_INPUT FOR THIS TASK:_
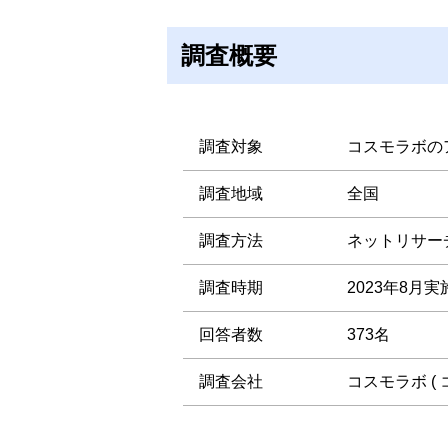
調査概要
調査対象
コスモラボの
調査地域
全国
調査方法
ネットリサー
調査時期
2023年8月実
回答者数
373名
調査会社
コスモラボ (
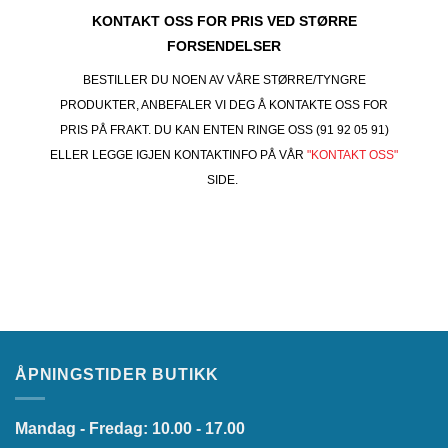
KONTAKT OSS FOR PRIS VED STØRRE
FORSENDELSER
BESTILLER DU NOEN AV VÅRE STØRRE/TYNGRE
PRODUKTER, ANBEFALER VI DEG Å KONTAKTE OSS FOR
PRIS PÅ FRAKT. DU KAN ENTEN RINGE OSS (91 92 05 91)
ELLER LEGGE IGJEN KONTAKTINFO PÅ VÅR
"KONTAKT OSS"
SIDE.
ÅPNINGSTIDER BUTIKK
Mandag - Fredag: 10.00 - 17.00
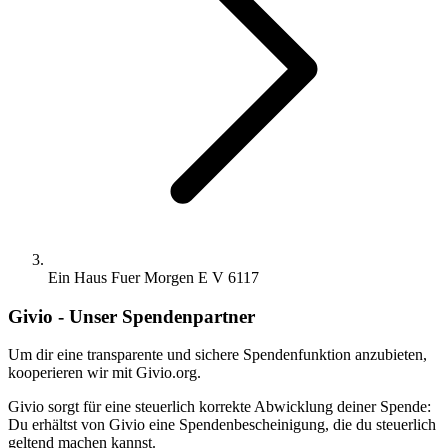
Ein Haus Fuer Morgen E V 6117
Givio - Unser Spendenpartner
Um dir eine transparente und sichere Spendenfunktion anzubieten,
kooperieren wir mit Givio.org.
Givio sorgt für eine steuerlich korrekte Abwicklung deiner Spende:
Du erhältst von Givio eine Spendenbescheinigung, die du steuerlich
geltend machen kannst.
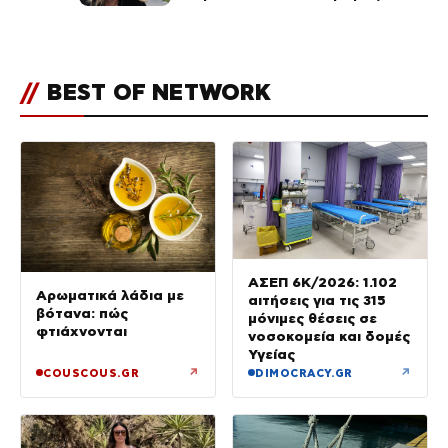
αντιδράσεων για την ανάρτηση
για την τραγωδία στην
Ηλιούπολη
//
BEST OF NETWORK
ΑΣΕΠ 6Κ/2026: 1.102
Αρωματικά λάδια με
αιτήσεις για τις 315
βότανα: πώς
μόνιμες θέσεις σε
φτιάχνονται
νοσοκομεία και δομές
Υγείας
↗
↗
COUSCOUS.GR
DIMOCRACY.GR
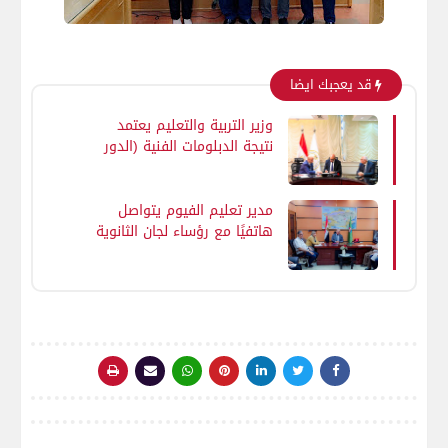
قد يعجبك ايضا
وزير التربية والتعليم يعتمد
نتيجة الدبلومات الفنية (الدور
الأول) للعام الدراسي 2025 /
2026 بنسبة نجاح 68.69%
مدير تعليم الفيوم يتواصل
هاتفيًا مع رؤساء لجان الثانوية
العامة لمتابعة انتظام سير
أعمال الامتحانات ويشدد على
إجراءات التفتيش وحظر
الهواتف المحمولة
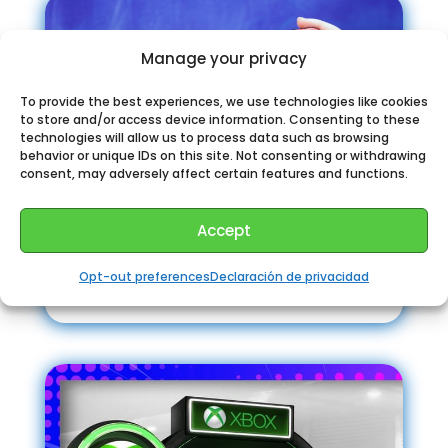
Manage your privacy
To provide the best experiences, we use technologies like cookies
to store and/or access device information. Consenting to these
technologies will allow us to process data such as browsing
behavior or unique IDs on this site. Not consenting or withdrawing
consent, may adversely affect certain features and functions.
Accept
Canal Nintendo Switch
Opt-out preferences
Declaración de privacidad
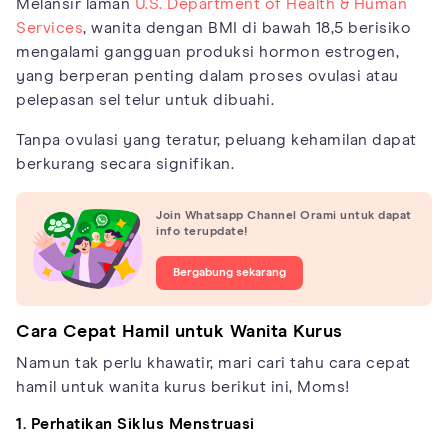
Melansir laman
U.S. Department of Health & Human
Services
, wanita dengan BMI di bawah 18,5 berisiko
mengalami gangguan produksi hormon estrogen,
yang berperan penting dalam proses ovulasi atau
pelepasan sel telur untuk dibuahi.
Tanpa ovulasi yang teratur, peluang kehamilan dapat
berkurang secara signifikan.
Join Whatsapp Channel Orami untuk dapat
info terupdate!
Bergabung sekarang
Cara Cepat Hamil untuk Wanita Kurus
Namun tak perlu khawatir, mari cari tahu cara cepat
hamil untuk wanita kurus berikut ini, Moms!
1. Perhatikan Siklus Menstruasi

==

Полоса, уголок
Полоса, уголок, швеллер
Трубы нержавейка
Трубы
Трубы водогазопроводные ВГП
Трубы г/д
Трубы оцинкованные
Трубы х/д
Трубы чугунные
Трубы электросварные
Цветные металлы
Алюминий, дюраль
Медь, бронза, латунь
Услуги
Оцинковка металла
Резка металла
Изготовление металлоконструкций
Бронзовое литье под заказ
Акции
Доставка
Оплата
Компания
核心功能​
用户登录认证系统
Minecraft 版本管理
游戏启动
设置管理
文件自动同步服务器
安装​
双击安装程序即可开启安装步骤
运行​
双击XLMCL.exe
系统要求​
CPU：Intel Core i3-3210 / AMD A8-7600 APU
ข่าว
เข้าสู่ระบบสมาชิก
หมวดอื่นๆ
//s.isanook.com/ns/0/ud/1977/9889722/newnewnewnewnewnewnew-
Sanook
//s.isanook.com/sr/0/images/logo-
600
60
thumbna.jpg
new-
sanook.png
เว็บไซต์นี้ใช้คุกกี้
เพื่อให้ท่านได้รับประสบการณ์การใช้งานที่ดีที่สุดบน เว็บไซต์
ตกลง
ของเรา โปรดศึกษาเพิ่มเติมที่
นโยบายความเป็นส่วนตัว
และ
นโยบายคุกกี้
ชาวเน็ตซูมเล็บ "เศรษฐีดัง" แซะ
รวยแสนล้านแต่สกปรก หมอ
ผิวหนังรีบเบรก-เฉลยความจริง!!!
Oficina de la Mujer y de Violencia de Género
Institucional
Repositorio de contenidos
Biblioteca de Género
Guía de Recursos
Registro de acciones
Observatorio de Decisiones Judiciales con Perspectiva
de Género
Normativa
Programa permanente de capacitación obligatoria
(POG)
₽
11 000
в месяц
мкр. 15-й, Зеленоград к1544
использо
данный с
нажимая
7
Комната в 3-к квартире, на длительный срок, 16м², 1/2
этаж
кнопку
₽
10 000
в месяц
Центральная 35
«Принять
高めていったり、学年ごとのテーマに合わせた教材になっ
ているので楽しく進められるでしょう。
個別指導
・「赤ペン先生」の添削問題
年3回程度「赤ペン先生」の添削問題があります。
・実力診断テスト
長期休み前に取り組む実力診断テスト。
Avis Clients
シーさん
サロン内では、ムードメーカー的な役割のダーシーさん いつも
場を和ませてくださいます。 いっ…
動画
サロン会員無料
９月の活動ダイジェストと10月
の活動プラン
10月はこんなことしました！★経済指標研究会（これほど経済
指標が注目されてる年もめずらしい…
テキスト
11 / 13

_JOB ITEM:_ A clean copy is needed of the lines above from the one with "إجراءات التفتيش وحظر" up to and including the one with "1. Perhatikan Siklus Menstruasi". Please set it down exactly, with no pictures.

_WRITTEN ANSWER:_
إجراءات التفتيش وحظر
الهواتف المحمولة
Manage your privacy
To provide the best experiences, we use technologies like cookies
to store and/or access device information. Consenting to these
technologies will allow us to process data such as browsing
behavior or unique IDs on this site. Not consenting or withdrawing
consent, may adversely affect certain features and functions.
Accept
Canal Nintendo Switch
Opt-out preferences
Declaración de privacidad
Melansir laman
U.S. Department of Health & Human
Services
, wanita dengan BMI di bawah 18,5 berisiko
mengalami gangguan produksi hormon estrogen,
yang berperan penting dalam proses ovulasi atau
pelepasan sel telur untuk dibuahi.
Tanpa ovulasi yang teratur, peluang kehamilan dapat
berkurang secara signifikan.
Join Whatsapp Channel Orami untuk dapat
info terupdate!
Bergabung sekarang
Cara Cepat Hamil untuk Wanita Kurus
Namun tak perlu khawatir, mari cari tahu cara cepat
hamil untuk wanita kurus berikut ini, Moms!
1. Perhatikan Siklus Menstruasi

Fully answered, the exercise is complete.